I graduated from the University of Florida with a Bachelors of Science degree in mechanical engineering and minors in biomechanics and anthropology. While at UF, I was an active member in the engineering society Tau Beta Pi, a recipient of the Sam Walton Community Scholarship, and a recipient of the Bright Futures scholarship award 2006-2010.
I am currently a senior Ph.D. candidate at the Georgia Institute of Technology in the bioengineering program and school of mechanical engineering. I joined the Cellular and Biomaterials Engineering Laboratory of Dr. Andrés García in September 2010 and have been researching the effect of integrin-specific hydrogels on mesenchymal stem cell survival and function after transplantation for bone repair.
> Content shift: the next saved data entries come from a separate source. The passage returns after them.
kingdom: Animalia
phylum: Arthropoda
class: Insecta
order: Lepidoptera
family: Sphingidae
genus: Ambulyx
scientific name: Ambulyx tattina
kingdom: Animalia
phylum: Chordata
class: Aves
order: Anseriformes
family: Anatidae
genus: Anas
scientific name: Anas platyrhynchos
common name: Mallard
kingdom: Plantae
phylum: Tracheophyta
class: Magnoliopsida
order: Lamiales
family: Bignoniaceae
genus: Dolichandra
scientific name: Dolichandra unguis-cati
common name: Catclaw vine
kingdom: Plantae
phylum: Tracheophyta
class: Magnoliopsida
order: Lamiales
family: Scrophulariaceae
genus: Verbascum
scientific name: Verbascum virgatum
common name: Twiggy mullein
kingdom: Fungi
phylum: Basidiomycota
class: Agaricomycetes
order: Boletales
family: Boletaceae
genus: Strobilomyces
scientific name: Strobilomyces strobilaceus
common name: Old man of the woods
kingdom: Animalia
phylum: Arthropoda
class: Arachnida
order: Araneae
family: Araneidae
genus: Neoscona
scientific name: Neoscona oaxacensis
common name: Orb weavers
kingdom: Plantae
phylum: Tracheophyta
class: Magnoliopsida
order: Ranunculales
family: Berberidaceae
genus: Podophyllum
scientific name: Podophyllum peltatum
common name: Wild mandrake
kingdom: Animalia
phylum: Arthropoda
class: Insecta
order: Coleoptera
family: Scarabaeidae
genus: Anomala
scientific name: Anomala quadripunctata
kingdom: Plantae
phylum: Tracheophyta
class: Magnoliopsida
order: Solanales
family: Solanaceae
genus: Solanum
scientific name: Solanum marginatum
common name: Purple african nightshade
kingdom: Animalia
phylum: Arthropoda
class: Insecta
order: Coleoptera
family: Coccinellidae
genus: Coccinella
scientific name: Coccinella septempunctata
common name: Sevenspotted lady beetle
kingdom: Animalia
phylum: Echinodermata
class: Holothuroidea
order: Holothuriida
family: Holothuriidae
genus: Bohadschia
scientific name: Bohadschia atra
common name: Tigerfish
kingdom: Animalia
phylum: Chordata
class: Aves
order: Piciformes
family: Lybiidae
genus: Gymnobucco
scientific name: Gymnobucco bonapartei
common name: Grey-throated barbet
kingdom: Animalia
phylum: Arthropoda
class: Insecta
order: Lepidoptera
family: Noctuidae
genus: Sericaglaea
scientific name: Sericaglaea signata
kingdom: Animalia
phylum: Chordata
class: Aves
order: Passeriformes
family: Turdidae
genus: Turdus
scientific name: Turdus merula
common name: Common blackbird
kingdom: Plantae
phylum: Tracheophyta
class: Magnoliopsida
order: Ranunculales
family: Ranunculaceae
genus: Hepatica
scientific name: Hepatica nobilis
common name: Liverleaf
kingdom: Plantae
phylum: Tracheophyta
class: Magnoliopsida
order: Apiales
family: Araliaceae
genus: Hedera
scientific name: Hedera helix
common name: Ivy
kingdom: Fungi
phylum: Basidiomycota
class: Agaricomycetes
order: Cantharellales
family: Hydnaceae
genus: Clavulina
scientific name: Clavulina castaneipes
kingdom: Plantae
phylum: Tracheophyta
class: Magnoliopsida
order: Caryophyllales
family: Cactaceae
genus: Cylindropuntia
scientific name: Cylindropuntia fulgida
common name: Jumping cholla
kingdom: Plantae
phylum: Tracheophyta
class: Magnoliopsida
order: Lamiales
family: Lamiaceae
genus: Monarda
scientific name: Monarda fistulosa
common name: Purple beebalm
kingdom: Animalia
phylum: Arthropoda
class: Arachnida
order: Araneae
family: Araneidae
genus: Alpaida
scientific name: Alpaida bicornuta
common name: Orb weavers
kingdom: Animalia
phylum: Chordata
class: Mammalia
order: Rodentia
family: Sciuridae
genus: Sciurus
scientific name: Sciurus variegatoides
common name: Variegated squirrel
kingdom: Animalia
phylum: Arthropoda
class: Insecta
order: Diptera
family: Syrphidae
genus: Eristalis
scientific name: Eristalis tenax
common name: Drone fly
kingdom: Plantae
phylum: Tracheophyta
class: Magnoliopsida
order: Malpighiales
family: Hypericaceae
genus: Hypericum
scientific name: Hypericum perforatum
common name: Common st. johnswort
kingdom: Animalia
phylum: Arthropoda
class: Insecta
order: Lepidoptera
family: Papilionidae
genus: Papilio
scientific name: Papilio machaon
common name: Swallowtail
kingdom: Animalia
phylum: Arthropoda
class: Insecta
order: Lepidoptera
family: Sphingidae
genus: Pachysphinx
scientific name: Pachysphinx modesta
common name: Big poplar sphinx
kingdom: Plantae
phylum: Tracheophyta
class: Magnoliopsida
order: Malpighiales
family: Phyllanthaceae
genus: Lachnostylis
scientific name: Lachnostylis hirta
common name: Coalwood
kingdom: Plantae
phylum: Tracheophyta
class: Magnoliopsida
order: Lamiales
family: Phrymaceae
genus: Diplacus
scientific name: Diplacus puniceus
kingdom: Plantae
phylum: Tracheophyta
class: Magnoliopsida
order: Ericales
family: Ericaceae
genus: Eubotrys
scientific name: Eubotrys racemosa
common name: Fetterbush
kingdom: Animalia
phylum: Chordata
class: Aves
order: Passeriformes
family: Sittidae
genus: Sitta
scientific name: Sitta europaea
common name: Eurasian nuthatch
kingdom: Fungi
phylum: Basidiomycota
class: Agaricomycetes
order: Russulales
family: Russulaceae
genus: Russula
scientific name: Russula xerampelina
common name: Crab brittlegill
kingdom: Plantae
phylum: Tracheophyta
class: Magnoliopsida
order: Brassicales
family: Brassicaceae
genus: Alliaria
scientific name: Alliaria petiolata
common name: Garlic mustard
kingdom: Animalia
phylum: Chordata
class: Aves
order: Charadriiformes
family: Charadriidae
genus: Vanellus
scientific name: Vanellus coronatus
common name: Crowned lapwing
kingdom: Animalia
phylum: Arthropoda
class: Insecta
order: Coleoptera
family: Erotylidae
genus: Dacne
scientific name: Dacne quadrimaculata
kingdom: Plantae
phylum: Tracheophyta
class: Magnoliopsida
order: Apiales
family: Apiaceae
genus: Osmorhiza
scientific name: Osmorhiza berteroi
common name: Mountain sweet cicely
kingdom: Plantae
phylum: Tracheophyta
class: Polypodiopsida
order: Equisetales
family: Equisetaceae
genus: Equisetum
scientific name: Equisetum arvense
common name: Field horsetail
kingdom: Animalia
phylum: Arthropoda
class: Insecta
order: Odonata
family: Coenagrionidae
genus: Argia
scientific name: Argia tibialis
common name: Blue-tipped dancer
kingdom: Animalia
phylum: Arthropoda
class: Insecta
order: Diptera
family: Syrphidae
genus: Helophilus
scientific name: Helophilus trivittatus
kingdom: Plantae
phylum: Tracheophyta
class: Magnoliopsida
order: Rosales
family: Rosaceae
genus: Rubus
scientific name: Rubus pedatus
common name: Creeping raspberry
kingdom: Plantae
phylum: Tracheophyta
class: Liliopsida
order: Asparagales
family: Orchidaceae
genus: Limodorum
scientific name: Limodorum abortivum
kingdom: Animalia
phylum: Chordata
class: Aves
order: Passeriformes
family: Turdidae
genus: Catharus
Cell-based strategies have emerged as promising therapies for the treatment of diseased organs. Adult human mesenchymal stem cells (hMSC) constitute a critical component of the hematopoietic stem cell niche in the bone marrow, and although hMSCs have shown promising results in clinical trials, inadequate control of cell fate and cell engraftment in host tissues limits the success of this cell-based therapy. Integrin-mediated cell adhesion plays a central role in tissue formation, maintenance, and repair by providing anchorage forces and triggering signals that regulate cell function. We hypothesize that biomaterials presenting integrin-specific adhesive motifs will direct hMSC signaling and specification. The objective of this project is to engineer bioartificial hydrogels presenting integrin-specific ligands to create biomimetic niches for hMSC differentiation as well as cell delivery vehicles for enhanced in vivo engraftment and function. The following research is innovative because it focuses on engineering specificity to integrin receptors to promote stem cell differentiation and survival without the use of exogenous growth factors, integrates novel in vivo imaging, and utilizes novel hydrogel chemistry. Our results show that hydrogels functionalized with collagen I-derived GFOGER adhesive peptide significantly enhance transplanted hMSC viability and bone formation in a critically-sized bone defect model compared to the fibronectin-derived RGD-functionalized hydrogels.